Wednesday, December 24, 2008

Does link Exchange help with SEO?

By Brent Sweet

I started researching what is now known as SEO about 13 years ago. I tried over and over to build the site that I dreamed would rank at the top of Google. At the time I began the key apparently was Meta Tags. I made meta tags just like my competition, and made by key word density for the words in those tags higher. I figured that would easily put me to the top. I waited for months on sites, and I never moved at all. One thing I did find interesting is there were some reputable sites that were stuffing words in like pornography, XXX etc to try to capture free traffic on highly searched words even though their sites were not relevant to those results. Basically after nearly duplicating sites I never improved my rankings.

So then I got into the impression that the size of the site had a lot to do with ranking. Some of the topics I have chosen to build websites on were impossible to build a large site on. Every number one site I saw on google though, if you did a site:http://www.domain.com search had thousands of indexed pages. Then I stumbled upon a program called Traffic Booster Pro. This was the answer to my question. This program basically builds a bunch of junk pages that take content from RSS feeds and make it unique by randomizing the words. It creates thousands of pages all optimized and linked together, and generates a sitemap. Google was crawling my site like crazy. And for one of the most searched words on the internet, I ranked in position 60 within a few weeks. I was so excited, I thought for sure I was right, I needed the bigger site, the larger the site the better I would rank. If I couldn't build that many pages, this program would do it for me, but when my users click on one of those they are redirected to my main page. I got some traffic for a while, and then one day my site crashed for about an hour. The reason it crashed is because Google was crawling it so much the traffic overloaded the data center that I was housing my information. Not the server I was on, the entire data center. My sitemap tracked in Google Sitemaps had thousands of errors. I had my datacenter folks get back online. When I checked my rankings I found all those keywords I was ranked for were dropped to nothing. I went from 60 to not in the top 1000. I thought this would be rectified soon, I adjusted my crawl rate, let my data center know this site was taking a lot of traffic. I waited 2 months and my rankings never came back. The site I had has a unique domain name that is not even a word, and to this day that site doesn't even rank number one for the domain name. Therefore that site has been penalized, there is no other answer.

I studied some Guru's and they said link exchanges were effective. The more links the better. I joined a site called Linkmarket.net and set up my page to exchange links. This is worthless, 400 links later I didn't see a change in rankings. I decided to see if the Guru's were really using this strategy. I go on their websites and they have no partner directories or instructions on exchanging links. They already know this is ineffective.
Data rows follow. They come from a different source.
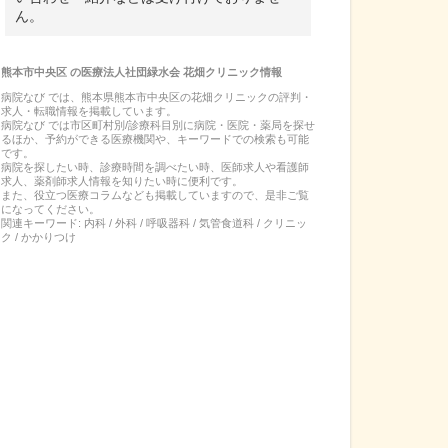
ん。
熊本市中央区
の
医療法人社団緑水会 花畑クリニック
情報
病院なび では、
熊本県
熊本市中央区
の
花畑クリニック
の
評判・
求人・転職
情報を掲載しています。
病院なび では市区町村別/診療科目別に病院・医院・薬局を探せ
るほか、予約ができる医療機関や、キーワードでの検索も可能
です。
病院を探したい時、診療時間を調べたい時、医師求人や看護師
求人、薬剤師求人情報を知りたい時に便利です。
また、役立つ医療コラムなども掲載していますので、是非ご覧
になってください。
関連キーワード:
内科 / 外科 / 呼吸器科 / 気管食道科 / クリニッ
ク / かかりつけ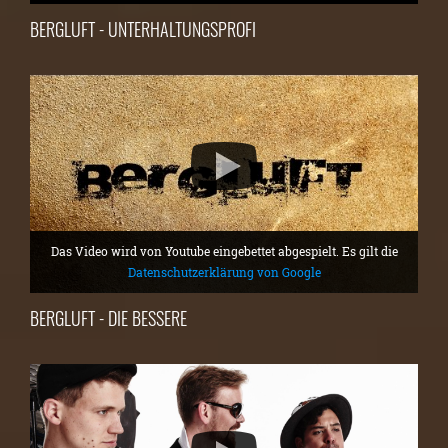
BERGLUFT - UNTERHALTUNGSPROFI
Das Video wird von Youtube eingebettet abgespielt. Es gilt die
Datenschutzerklärung von Google
BERGLUFT - DIE BESSERE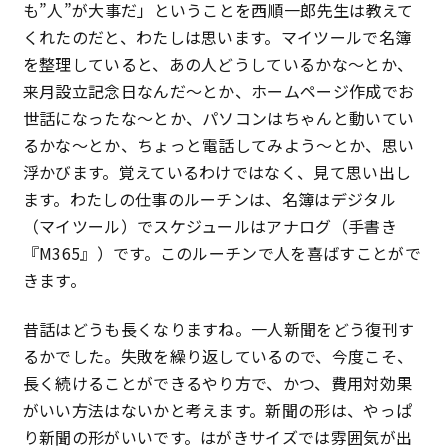
も”人”が大事だ」ということを西順一郎先生は教えて
特定商取引法に基づく表記
くれたのだと、わたしは思います。マイツールで名簿
を整理していると、あの人どうしているかな〜とか、
プライバシーポリシー
来月設立記念日なんだ〜とか、ホームページ作成でお
世話になったな〜とか、パソコンはちゃんと動いてい
るかな〜とか、ちょっと電話してみよう〜とか、思い
浮かびます。覚えているわけではなく、見て思い出し
ます。わたしの仕事のルーチンは、名簿はデジタル
（マイツール）でスケジュールはアナログ（手書き
『M365』）です。このルーチンで人を喜ばすことがで
きます。
昔話はどうも長くなりますね。一人新聞をどう復刊す
るかでした。失敗を繰り返しているので、今度こそ、
長く続けることができるやり方で、かつ、費用対効果
がいい方法はないかと考えます。新聞の形は、やっぱ
り新聞の形がいいです。はがきサイズでは雰囲気が出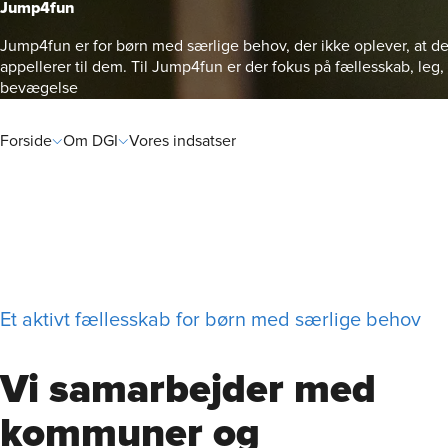
Jump4fun
Jump4fun er for børn med særlige behov, der ikke oplever, at de
appellerer til dem. Til Jump4fun er der fokus på fællesskab, le
bevægelse
Rådgivni
Forside
Om DGI
Vores indsatser
Et aktivt fællesskab for børn med særlige behov
Vi samarbejder med
kommuner og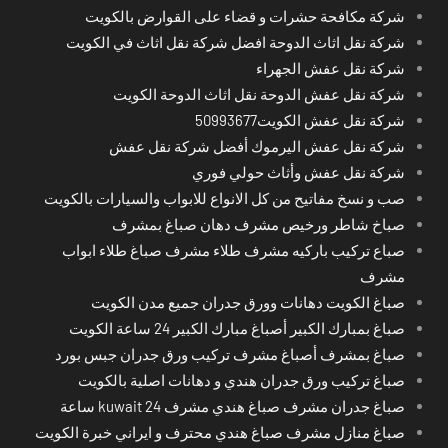
شركة مكافحة حشرات و قضاء على القوارض بالكويت
شركة نقل اثاث الدوحة افضل شركة نقل اثاث في الكويت
شركة نقل عفش الجهراء
شركة نقل عفش الدوحة نقل اثاث الدوحة الكويت
شركة نقل عفش الكويت50993677
شركة نقل عفش اليرموك أفضل شركة نقل عفش
شركة نقل عفش وأثاث حولي فوري
صب و نسخ مفاتيح من كل الانواع للابواب والسيارات بالكويت
صباخ شاطر ورخيص مشرف دهان صباغ بمشرف
صباع تركيب باركيه مشرف طلاء مشرف صباغ طلاء ابواب
مشرف
صباغ الكويت دهانات وورق جدران جميع مدن الكويت
صباغ بمبارك الكبير أصباغ مبارك الكبير 24 ساعة الكويت
صباغ بمشرف أصباغ مشرف تركيب ورق جدران جبس بورد
صباغ تركيب ورق جدران هندي و دهانات اصلية بالكويت
صباغ جدران مشرف صباغ هندي مشرف kuwait 24 ساعة
صباغ منازل مشرف صباغ هندي محترف و ايراني خبرة الكويت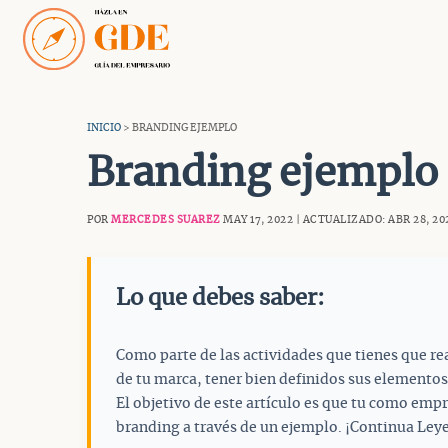
Saltar
al
contenido
INICIO
> BRANDING EJEMPLO
Branding ejemplo
POR
MERCEDES SUAREZ
MAY 17, 2022 | ACTUALIZADO: ABR 28, 20
Lo que debes saber:
Como parte de las actividades que tienes que rea
de tu marca, tener bien definidos sus elementos
El objetivo de este artículo es que tu como emp
branding a través de un ejemplo. ¡Continua Ley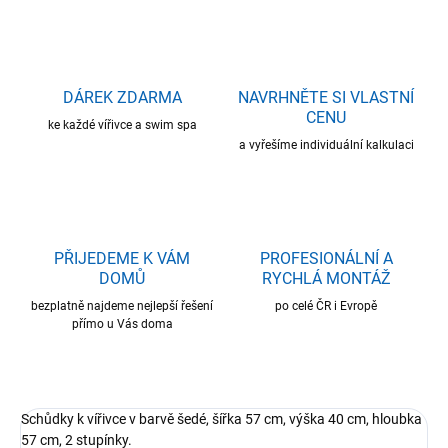
DÁREK ZDARMA
NAVRHNĚTE SI VLASTNÍ
CENU
ke každé vířivce a swim spa
a vyřešíme individuální kalkulaci
PŘIJEDEME K VÁM
PROFESIONÁLNÍ A
DOMŮ
RYCHLÁ MONTÁŽ
bezplatně najdeme nejlepší řešení
po celé ČR i Evropě
přímo u Vás doma
Schůdky k vířivce v barvě šedé, šířka 57 cm, výška 40 cm, hloubka
57 cm, 2 stupínky.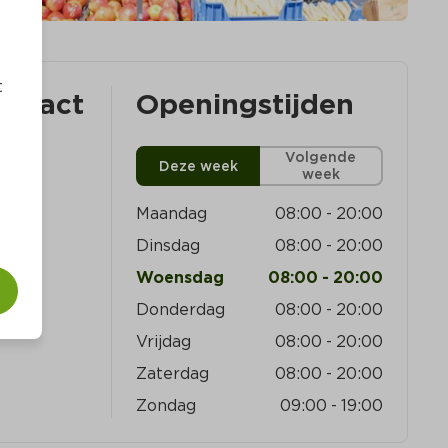
t
ontact
Openingstijden
 JJ 
Volgende
Deze week
week
Maandag
08:00
-
20:00
Dinsdag
08:00
-
20:00
Woensdag
08:00
-
20:00
Donderdag
08:00
-
20:00
Vrijdag
08:00
-
20:00
Zaterdag
08:00
-
20:00
Zondag
09:00
-
19:00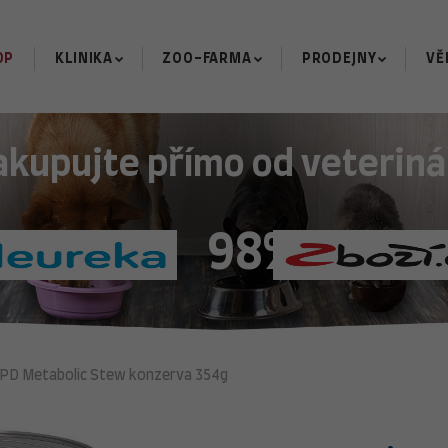
OP
KLINIKA
ZOO-FARMA
PRODEJNY
VĚ
akupujte přímo od veteriná
98%
PD Metabolic Stew konzerva 354g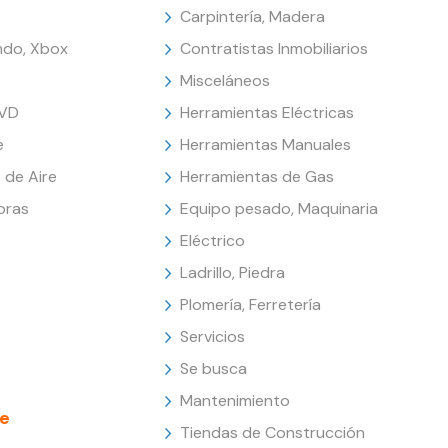
Carpintería, Madera
endo, Xbox
Contratistas Inmobiliarios
Misceláneos
DVD
Herramientas Eléctricas
e
Herramientas Manuales
 de Aire
Herramientas de Gas
oras
Equipo pesado, Maquinaria
Eléctrico
Ladrillo, Piedra
Plomería, Ferretería
Servicios
Se busca
Mantenimiento
e
Tiendas de Construcción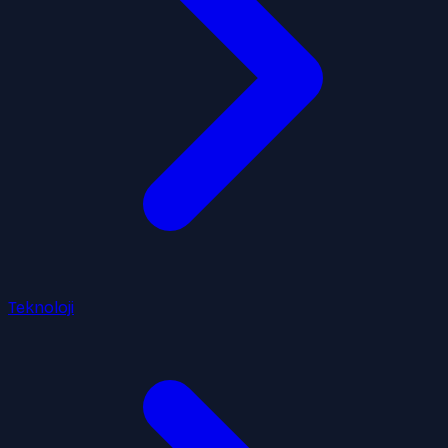
Teknoloji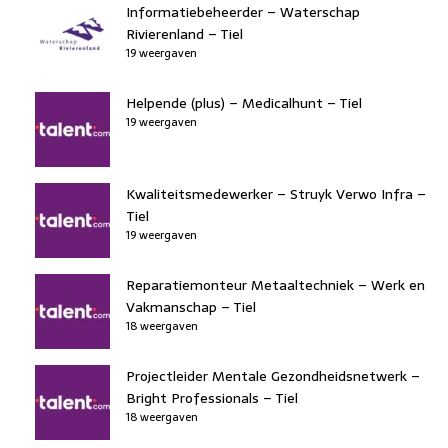
Informatiebeheerder – Waterschap
Rivierenland – Tiel
19 weergaven
Helpende (plus) – Medicalhunt – Tiel
19 weergaven
Kwaliteitsmedewerker – Struyk Verwo Infra –
Tiel
19 weergaven
Reparatiemonteur Metaaltechniek – Werk en
Vakmanschap – Tiel
18 weergaven
Projectleider Mentale Gezondheidsnetwerk –
Bright Professionals – Tiel
18 weergaven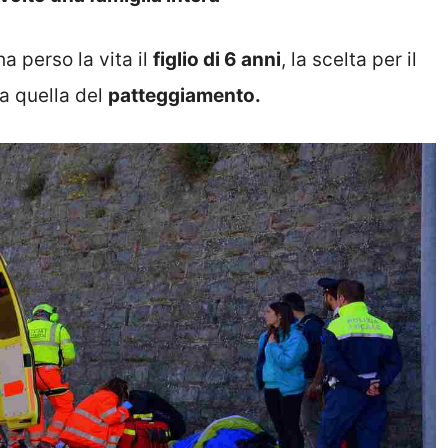
ha perso la vita il
figlio di 6 anni
, la scelta per il
ta quella del
patteggiamento.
I again so no results from this action. Links do help though. A search for click here on Google leads to a result of number one for Adobe. Best part is Adobe doesn't have the words click here anywhere on the page. Links work, just not exchanged links.

To answer the question no you should not EXCHANGE links. There are two ways to get links to your site that impact your rankings. First of all you share information like this. This article is going to get a bunch of links to my site, and help my rankings, and all I do is share my experience. I do this several times a day with several topics that have to do with my sites. So how do I get links that help my site.

There are two ways. Link bait, and content sharing. Link bait is like the chicken website that Burger King built. I don't know if you ever saw it, but it was a dude dressed up in a chicken suit dancing around and crap. It ranked them number one on Google for the broadest phrase you could think of. Chicken. The drawback to link bait is you have to be extremely creative to get something built that people actually want to link to. Or you can pay an expert in this field thousands to create link bait for your site. There are better ways.

Content sharing is what this is. I am writing an article to inform people. This article, if people like it, will be published on several websites for their users to read. A SEO website trying to provide some free advice may post this article as part of their website content. This benefits the webmaster because adding content frequently gets Search Engines to visit more. The way this can help rankings is if you want to make a change to your site, it takes no time for Google to reflect the change. The catch is to use my content they have to use my resource box. My resource box talks about me and gives a link to my site that I want. So I submit this to a bunch of free content directories where webmasters go to find it. When they find it they can publish it, and then I get links. The best part is even if no webmaster out their publishes my articles, the content directories still link to me. I don't link to anybody on my site, I do still have meta tags, though I don't feel they are very important, and my site has 3 landing pages that are indexed.

To conclude, it is not a big site, website code or meta tags. The highest I have ever ranked came from writing unique articles and distributing them. It is so much fun to share information that I find through articles. It is also a manual process which Google loves. Each one of my articles is unique so Google knows I am not just generating gibberish to throw off their index. This causes my links to be weighted very nicely. My basic job to promote my websites is to share the free information and pull links to my site.